Kamil Kowalczyk - Andromeda (Czaszka)
Art by Karolina Pietrzyk & Oliver Spieker
I'd like to think that one day I'll be held captive in a cold, dark room (possibly underground) and grilled by a General Buck Turgidson type and two people in lab coats. They will ask me questions about a series of abstract pictures and photos of diseased animals. When they get to this image, one lab-coated person will say "please tell us which box is shaded." I'll say "the top one", they'll look at each other in horror, and pull a syringe out of a medical bag. Until then, I'll enjoy it on this Jcard.
Meta Mora - Arc of the Sun (Geology)
Art by Weekend Graphics
Geology Records has done a lot of tapes with dashing slipcases lately, and though this might be the simplest of Mr. Kreuger's slipcase designs, it really hits home. A lovely font acts as a window into the photo on the j-card beneath, almost like a die-cut effect, and the toasty reds and yellows vibe perfectly with this extended summer/fall global warming landscape that's keeping our hells from freezing over.
Art by CLUT
Remember that book you bought in high school because you thought you were going to get interested in some far out pseudoscience and say fantastically interesting things at parties (to people who definitely aren't rolling their eyes) about how we are actually balls of energy living inside of a dog's butt's dream or whatever. Well, someone remade the artwork from that book in cassette form and it's amazing!
Rose - Exile (Constellation Tatsu)
Art by Alyssa White
There's something really compelling about understated album art, especially when it imparts another layer of meaning with the music inside. Simple praying hands in soft focus, overcast skies, and a platinotype kind of look all speak to the pensive, meditative soundscapes scattered throughout this solo project of Reuben Sawyer. But then the beats arrive, and perhaps these hands are captured mid-riot, clapping the clouds away.
Grimény - Die große Enttäuschung (Already Dead)
Art by Larissa Blau
This German power trio is conceptually focused on the idea of disappointment: letdowns, failures, shortcomings. And they walk the walk. Look how uncomfortable they are in their royal frockery. That one dude's beard is weak, and that one other dude doesn't even have a beard. And to top it off, their music is compositionally inspiring and flawlessly played and not disappointing at all. Way to go not being disappointing after all, Grimény.

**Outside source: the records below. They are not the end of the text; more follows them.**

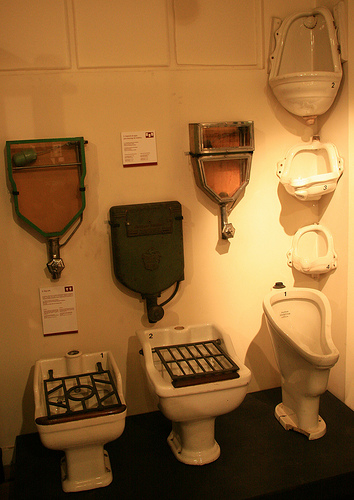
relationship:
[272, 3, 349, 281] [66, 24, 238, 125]
fixtures on wall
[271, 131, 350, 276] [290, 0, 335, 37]
urinals in corner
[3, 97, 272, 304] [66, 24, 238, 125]
tanks on wall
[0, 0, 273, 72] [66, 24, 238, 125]
panels on wall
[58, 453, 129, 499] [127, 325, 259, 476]
base of toilet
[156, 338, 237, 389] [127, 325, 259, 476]
seat of toilet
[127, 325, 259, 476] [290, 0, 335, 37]
toilet in corner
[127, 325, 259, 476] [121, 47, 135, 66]
toilet for men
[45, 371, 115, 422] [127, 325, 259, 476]
grid on toilet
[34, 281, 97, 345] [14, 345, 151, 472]
sign over toilet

Eeli / Numèric - Whalesongs / To Full HD split (Nyapster)
Art by Eeli and lxtxcx.info
Barcelona's always-bizarre Nyapster solves the ever-present "who chooses the art for a split tape" problem by simply including two covers. Vacillate between a somewhat menacing Etch-A-Sketch session, or what must be the next evolution in vaporwave-related art, as nostalgia meets the orthodontist. Choose your own adventure.BR>
Dinzu Artefacts - first batch
Art by Joe McKay
Look At These Tapes would not be doing it's job if it didn't tell you to look at these tapes from Dinzu Artefacts' inaugural batch. This offshoot of Spring Break Tapes is tackling design with clinical precision, opting for winter-is-coming style covers, hygienic layouts, and a logo that made me punch an eagle square in it's beak. To be clear - they nailed it.